Id. at 583, 627 S.E.2d at 295 (quoting Hensley, 77 N.C. App. at 195, 334 S.E.2d at 785).
    In the present case, the court considered the following facts and circumstances of defendant's prior conviction: that the conviction was a felony conviction from 1993 in New Jersey; that defendant's status as a convicted felon made it illegal for him to possess the firearm in the present case; that the prior conviction, like the case in question, involved eluding the police; and that the prior conviction was for aggravated assault, manifesting extreme indifference to the value of human life, and recklessly causing serious bodily injury. The court incorporated by reference these facts and circumstances into its findings when it stated “under the facts and circumstances as best we can tell on the face of that record and in the context of this case [the probative value of the conviction] substantially outweigh[s] the prejudicial effect.” With regard to the weight assigned to the facts and circumstances, “[t]he trial court's ultimate determination is reversible only for a manifest abuse of discretion.” Shelly, 176 N.C. App. at 578, 627 S.E.2d at 292. Accordingly, we conclude thatthe trial court did not err in admitting evidence of defendant's prior conviction.
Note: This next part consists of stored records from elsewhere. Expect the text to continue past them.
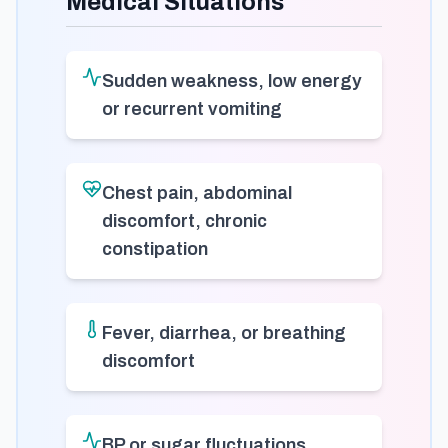
Medical Situations
Sudden weakness, low energy
or recurrent vomiting
Chest pain, abdominal
discomfort, chronic
constipation
Fever, diarrhea, or breathing
discomfort
BP or sugar fluctuations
    Furthermore, although defendant objected to the admission of the testimony through his motion in limine, he failed to object again to the evidence when it was introduced. “Our Supreme Court has consistently held that '[a] motion in limine is insufficient to preserve for appeal the question of the admissibility of evidence if the defendant fails to further object to that evidence at the time it is offered at trial.'” State v. Tutt, 171 N.C. App. 518, 520, 615 S.E.2d 688, 690 (2005) (quoting State v. Hayes, 350 N.C. 79, 80, 511 S.E.2d 302, 303 (1999)). Under such circumstances, the error is reviewed only for plain error. Id. at 714, 603 S.E.2d at 834. Even if it had been error to admit evidence of defendant's prior conviction, it does not rise to the level of plain error in light of the other evidence of defendant's intent, the limited evidence presented of the conviction, and the court's instruction that the prior conviction evidence could be considered only for the limited purpose of determining credibility.
    No error.
    Judges McCULLOUGH and TYSON concur.